Citation:  Pp. 262-267 in Total Maximum Daily Load (TMDL) Environmental Regulations: Proceedings of the March 11-13, 2002 Conference, (Fort Worth, Texas, USA)  701P0102.(doi:10.13031/2013.7567)
Authors:   Robert M. Roseen, Larry K. Brannaka, Thomas P. Ballestero
Keywords:   Thermal Infrared, Groundwater Discharge, Nutrient, Pollution, Coastal Management, Coastal, Estuary

Nutrient loading of coastal waters from groundwater discharge is a significant problem that historically has been very difficult to quantify. Current research shows that groundwater may constitute as much as 40% of the total freshwater discharge into coastal waters and capable of carrying a significant nutrient load. Our research in coastal New Hampshire, using recent advances in thermal imagery and field techniques, indicates that groundwater is one of the dominant sources of nitrogen and on par with major tributaries. Coastal managers have the difficult task of identifying, prioritizing and mitigating coastal and estuarine contaminant sources. Regulators and resource managers must quantify each contaminant source in order to accurately determine Total Maximum Daily Loads (TMDLs). Recent advances in thermal infrared imagery provide an affordable tool with which to evaluate groundwater contamination. Contaminant loading estimates are an integral part of effective resource management allowing managers to prioritize efforts based on the size and relative importance of the source. Tools that can simplify the increasingly complicated task of resource management for coastal managers are invaluable.

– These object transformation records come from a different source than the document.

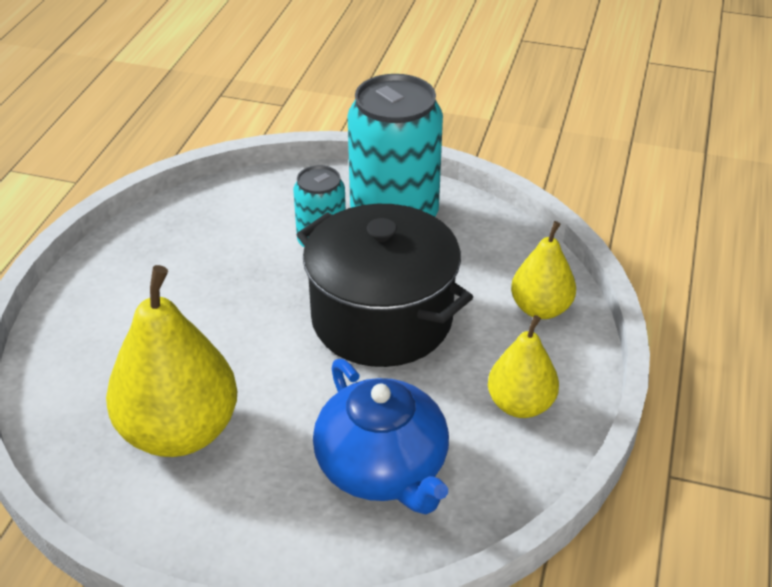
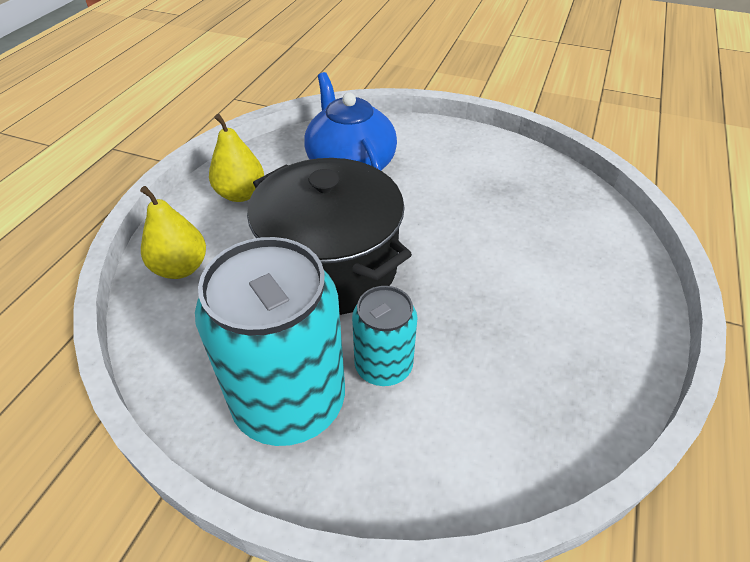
camera: 175 degrees left, 5 degrees up
yellow pear [106,265,237,457] -> none

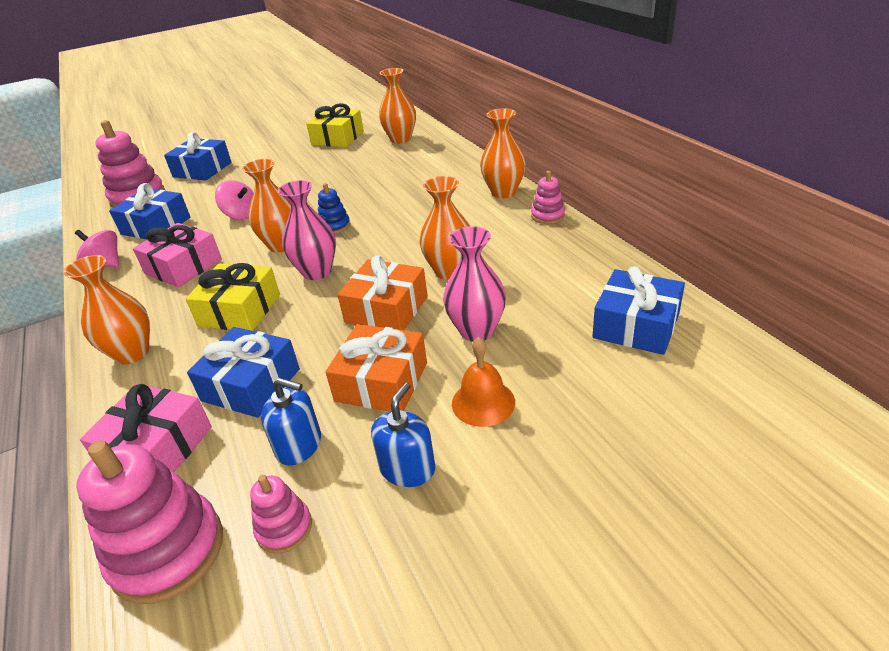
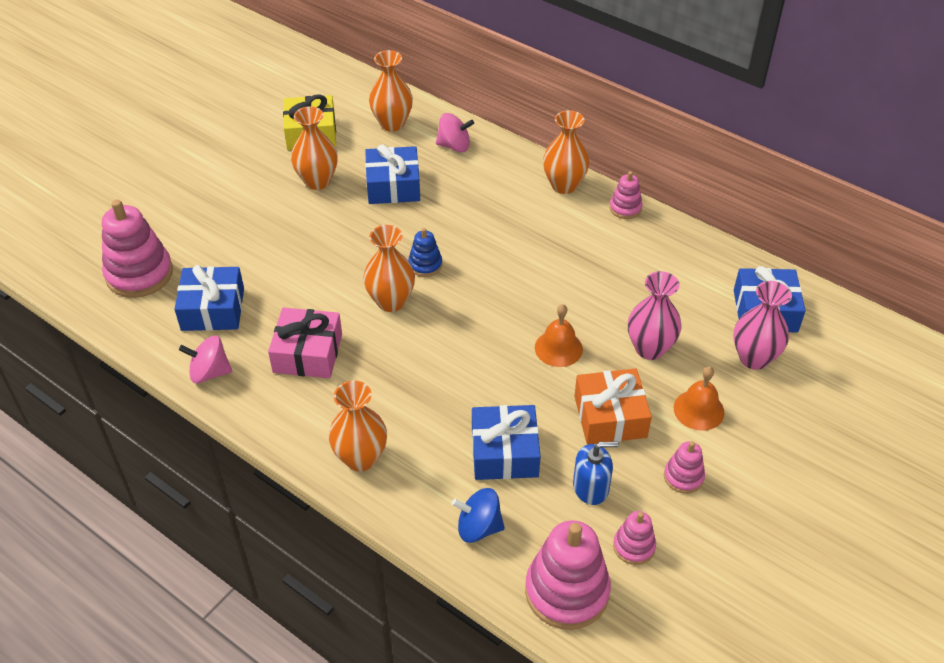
camera: 30 degrees left, 10 degrees up
pink gift [80,384,212,472] -> blue spinning top [452,488,505,543]
blue gift [164,132,232,180] -> blue gift moved to [365,144,420,204]
yellow gift [186,263,280,331] -> none
pink spinning top [215,180,254,220] -> pink spinning top moved to [436,113,474,152]
pink vase [277,180,336,280] -> pink vase moved to [734,281,791,370]
orange gift [337,255,428,330] -> orange bell [535,304,583,367]
blue soap dispenser [371,382,435,487] -> pink stacking toy [664,441,705,494]
orange vase [419,176,470,280] -> orange vase moved to [291,106,338,190]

In coastal areas where shallow unconfined aquifers predominate, significant flow occurs through transmissive materials (sands and gravels), discharging groundwater into coastal waters. The EPA has identified nonpoint sources such as underground storage tanks, septic systems, landfills, and agriculture lands as the primary sources of groundwater contamination. Thus, in coastal communities where these nonpoint sources are prevalent, groundwater may be transporting significant nutrient concentrations that contribute to the degradation of estuarine and coastal health. New methodologies to accurately assess contaminant loading from groundwater will improve the determination of TMDLs and ultimately the protection and preservation of estuarine and coastal waters.